INFORMATION PROVIDED –
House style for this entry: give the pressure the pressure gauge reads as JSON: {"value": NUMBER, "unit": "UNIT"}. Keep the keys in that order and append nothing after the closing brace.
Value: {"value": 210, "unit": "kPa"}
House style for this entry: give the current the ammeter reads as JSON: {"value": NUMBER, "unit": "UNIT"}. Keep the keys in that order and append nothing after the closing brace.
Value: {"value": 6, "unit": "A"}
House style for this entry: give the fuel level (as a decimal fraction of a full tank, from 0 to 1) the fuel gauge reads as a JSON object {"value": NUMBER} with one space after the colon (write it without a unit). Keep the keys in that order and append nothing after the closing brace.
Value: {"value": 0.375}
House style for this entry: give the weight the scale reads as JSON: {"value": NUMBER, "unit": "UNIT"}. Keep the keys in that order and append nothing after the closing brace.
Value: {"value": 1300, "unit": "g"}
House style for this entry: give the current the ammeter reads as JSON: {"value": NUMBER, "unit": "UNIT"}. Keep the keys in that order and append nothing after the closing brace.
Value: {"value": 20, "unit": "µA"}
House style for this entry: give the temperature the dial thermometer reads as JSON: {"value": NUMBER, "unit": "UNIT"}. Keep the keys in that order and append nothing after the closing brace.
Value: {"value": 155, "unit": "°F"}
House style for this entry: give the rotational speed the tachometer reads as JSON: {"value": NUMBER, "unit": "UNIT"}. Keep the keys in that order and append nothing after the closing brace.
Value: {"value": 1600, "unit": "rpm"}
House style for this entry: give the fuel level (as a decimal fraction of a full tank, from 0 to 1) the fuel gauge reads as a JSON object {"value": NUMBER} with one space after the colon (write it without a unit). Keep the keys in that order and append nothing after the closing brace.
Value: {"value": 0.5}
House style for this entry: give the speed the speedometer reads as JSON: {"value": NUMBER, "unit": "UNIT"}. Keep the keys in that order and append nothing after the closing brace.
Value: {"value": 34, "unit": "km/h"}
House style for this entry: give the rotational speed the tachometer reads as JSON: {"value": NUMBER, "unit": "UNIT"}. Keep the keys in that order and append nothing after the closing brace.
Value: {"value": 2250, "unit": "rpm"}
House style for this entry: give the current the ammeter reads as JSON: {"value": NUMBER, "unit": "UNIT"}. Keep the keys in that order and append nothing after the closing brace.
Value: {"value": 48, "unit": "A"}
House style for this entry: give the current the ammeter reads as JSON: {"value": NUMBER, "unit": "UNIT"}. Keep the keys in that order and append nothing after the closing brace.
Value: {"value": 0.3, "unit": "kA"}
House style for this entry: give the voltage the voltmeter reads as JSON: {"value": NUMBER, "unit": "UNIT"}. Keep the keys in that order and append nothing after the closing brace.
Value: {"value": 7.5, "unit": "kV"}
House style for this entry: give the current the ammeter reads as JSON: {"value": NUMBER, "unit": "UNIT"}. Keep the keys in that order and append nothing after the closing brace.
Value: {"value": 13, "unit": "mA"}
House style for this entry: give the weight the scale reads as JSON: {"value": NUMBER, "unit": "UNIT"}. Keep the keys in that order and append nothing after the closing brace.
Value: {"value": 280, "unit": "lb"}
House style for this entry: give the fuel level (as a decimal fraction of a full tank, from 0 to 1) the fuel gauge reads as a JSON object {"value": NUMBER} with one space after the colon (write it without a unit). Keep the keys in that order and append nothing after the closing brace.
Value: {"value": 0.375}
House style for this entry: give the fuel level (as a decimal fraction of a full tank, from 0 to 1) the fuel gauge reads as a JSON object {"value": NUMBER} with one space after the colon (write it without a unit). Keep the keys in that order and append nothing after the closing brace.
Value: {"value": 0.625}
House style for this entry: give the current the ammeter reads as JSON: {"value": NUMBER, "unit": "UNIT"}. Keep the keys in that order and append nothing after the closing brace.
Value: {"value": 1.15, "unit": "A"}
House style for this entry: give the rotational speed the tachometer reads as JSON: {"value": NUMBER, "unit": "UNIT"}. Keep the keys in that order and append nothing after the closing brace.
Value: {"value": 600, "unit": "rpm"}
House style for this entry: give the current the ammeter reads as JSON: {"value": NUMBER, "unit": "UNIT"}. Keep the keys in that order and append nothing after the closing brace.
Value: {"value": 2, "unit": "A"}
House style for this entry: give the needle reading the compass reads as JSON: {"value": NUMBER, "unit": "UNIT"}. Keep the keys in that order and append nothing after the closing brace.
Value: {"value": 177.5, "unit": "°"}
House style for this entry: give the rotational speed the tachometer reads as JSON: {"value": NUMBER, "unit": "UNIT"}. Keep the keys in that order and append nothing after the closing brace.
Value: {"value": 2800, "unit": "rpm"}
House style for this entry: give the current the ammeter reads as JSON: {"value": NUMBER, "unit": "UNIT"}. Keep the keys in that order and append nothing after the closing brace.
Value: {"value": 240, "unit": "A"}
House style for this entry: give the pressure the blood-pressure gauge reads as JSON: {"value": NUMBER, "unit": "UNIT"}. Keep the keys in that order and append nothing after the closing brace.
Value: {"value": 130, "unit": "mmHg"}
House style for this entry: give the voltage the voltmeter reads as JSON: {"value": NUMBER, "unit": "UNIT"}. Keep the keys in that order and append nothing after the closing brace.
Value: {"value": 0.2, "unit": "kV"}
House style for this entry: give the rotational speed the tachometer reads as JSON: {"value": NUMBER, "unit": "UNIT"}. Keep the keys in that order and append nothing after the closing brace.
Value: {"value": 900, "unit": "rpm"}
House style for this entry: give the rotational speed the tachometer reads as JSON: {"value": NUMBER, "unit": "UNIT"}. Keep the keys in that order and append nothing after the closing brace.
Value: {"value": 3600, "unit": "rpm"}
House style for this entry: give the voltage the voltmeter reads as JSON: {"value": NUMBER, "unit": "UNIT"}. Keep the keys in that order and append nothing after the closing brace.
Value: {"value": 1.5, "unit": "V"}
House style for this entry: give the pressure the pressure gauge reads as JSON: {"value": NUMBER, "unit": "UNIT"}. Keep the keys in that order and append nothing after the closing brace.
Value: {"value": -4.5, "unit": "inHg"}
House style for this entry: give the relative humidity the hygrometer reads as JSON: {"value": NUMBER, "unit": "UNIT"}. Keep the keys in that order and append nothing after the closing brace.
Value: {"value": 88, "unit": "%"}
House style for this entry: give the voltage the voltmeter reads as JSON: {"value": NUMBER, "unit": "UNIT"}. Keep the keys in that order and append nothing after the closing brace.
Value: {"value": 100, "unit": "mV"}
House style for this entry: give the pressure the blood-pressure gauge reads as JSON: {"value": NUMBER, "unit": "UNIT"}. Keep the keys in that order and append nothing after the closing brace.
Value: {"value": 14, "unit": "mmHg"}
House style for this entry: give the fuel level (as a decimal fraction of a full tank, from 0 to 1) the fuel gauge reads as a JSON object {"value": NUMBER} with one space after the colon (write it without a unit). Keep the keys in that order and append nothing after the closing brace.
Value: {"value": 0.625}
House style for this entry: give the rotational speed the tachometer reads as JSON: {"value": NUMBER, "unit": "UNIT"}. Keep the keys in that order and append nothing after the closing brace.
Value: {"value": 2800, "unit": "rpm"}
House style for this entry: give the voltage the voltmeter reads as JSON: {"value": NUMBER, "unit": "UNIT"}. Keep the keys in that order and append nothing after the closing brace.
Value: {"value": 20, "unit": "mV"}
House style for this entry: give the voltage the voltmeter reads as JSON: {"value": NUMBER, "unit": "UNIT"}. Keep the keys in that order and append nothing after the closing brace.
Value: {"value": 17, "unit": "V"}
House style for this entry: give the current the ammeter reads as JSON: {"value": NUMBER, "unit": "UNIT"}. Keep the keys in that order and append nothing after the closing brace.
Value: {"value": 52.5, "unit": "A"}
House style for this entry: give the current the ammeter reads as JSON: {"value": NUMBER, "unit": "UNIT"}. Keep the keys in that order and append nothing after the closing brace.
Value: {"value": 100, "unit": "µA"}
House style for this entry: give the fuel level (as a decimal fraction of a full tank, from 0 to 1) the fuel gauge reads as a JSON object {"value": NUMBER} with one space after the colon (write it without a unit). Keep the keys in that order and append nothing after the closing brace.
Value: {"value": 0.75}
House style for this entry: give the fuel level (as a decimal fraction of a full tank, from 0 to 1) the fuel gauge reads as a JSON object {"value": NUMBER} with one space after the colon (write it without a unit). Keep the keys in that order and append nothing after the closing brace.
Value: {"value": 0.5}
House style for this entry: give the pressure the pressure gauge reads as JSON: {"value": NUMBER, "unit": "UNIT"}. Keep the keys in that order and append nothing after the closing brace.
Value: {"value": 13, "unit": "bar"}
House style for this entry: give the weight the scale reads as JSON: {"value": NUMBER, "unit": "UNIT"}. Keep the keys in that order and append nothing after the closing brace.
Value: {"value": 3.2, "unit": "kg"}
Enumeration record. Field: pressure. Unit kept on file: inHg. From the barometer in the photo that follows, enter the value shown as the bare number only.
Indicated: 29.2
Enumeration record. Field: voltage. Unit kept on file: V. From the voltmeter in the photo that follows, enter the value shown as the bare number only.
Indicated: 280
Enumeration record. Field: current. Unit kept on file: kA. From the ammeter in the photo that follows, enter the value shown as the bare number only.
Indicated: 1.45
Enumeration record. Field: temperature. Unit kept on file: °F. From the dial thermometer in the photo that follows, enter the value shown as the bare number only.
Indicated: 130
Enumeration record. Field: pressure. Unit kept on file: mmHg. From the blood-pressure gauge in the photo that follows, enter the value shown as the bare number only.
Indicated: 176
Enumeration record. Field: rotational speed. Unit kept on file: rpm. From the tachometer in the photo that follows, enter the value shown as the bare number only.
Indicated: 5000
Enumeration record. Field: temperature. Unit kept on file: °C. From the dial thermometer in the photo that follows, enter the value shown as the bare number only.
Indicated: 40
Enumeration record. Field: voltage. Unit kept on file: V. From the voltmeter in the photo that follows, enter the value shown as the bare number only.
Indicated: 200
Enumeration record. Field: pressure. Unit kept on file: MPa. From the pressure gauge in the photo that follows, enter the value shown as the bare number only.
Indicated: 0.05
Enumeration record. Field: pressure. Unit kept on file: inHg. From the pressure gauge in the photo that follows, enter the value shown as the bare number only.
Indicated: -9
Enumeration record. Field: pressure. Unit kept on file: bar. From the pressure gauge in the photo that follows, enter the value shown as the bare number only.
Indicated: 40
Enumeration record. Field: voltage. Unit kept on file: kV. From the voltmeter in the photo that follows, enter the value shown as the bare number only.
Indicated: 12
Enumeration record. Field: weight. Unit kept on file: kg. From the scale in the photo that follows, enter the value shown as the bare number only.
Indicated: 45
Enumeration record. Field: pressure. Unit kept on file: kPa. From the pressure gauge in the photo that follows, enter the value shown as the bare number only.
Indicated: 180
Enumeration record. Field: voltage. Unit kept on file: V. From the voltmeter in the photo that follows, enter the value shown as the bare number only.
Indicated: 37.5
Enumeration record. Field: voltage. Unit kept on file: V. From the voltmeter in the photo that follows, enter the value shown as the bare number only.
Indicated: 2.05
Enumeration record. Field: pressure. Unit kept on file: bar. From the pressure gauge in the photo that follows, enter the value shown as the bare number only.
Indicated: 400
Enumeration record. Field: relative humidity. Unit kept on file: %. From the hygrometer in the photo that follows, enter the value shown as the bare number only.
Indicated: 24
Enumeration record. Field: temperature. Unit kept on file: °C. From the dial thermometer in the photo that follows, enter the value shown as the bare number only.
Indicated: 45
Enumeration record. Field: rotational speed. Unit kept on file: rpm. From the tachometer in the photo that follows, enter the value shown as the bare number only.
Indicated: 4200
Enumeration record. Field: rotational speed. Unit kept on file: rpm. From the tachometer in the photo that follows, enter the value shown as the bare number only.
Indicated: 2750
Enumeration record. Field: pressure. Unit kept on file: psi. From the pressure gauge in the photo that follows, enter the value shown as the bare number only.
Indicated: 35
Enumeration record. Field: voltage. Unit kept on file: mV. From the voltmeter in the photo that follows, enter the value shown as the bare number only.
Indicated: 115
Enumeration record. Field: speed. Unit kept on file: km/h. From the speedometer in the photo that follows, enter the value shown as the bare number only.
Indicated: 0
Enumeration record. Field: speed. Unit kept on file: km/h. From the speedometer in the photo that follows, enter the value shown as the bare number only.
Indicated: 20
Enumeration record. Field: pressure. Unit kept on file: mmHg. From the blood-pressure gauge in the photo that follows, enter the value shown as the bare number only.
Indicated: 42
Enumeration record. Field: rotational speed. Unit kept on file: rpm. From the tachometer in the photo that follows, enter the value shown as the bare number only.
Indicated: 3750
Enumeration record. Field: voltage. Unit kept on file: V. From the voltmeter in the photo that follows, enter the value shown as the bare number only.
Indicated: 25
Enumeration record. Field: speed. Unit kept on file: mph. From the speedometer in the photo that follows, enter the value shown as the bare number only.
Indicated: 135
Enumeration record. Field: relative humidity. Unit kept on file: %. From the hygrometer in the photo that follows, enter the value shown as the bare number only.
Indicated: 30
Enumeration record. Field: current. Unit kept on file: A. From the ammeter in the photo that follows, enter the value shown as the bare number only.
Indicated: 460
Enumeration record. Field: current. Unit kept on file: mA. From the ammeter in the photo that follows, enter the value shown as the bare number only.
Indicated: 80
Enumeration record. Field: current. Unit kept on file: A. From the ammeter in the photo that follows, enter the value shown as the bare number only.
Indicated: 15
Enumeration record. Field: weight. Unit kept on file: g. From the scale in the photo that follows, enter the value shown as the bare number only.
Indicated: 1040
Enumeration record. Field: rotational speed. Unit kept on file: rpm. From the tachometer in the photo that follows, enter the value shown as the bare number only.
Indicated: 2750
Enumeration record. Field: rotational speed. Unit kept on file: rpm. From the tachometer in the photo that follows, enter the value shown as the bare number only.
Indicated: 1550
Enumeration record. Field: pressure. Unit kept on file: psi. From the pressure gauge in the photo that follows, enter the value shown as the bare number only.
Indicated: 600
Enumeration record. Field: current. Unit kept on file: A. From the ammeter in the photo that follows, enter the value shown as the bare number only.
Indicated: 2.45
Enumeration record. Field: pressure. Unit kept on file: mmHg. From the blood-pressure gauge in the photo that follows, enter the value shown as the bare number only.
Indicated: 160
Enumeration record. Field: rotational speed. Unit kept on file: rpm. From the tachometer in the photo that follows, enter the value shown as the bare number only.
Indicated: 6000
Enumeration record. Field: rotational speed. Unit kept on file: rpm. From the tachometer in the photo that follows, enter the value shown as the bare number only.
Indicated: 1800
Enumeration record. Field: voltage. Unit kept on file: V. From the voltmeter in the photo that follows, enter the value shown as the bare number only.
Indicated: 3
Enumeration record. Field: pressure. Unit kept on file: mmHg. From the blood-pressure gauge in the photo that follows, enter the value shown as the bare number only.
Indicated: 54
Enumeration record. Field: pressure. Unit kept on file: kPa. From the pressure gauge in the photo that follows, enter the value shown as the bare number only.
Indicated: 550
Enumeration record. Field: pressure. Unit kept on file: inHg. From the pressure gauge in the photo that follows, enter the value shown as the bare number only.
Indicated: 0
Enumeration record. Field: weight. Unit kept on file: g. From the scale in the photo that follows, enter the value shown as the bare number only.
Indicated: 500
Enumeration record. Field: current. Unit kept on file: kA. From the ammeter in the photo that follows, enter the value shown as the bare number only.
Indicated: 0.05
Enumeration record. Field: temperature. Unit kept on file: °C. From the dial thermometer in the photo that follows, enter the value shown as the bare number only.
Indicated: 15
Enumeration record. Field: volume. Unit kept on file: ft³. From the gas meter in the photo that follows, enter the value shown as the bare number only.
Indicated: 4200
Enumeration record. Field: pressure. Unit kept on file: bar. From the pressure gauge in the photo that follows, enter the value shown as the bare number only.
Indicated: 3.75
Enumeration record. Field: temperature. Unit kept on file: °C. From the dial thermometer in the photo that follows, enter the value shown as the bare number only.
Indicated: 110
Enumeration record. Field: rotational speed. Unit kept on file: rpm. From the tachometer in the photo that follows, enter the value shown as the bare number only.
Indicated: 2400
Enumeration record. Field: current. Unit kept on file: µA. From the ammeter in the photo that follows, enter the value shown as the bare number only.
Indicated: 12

TASK REQUIREMENTS –
Copy verbatim the lines of the records above, from the line containing "Enumeration record. Field: volume." through the line containing "Indicated: 3.75", including both of those lines.

RESULT BELOW –
Enumeration record. Field: volume. Unit kept on file: ft³. From the gas meter in the photo that follows, enter the value shown as the bare number only.
Indicated: 4200
Enumeration record. Field: pressure. Unit kept on file: bar. From the pressure gauge in the photo that follows, enter the value shown as the bare number only.
Indicated: 3.75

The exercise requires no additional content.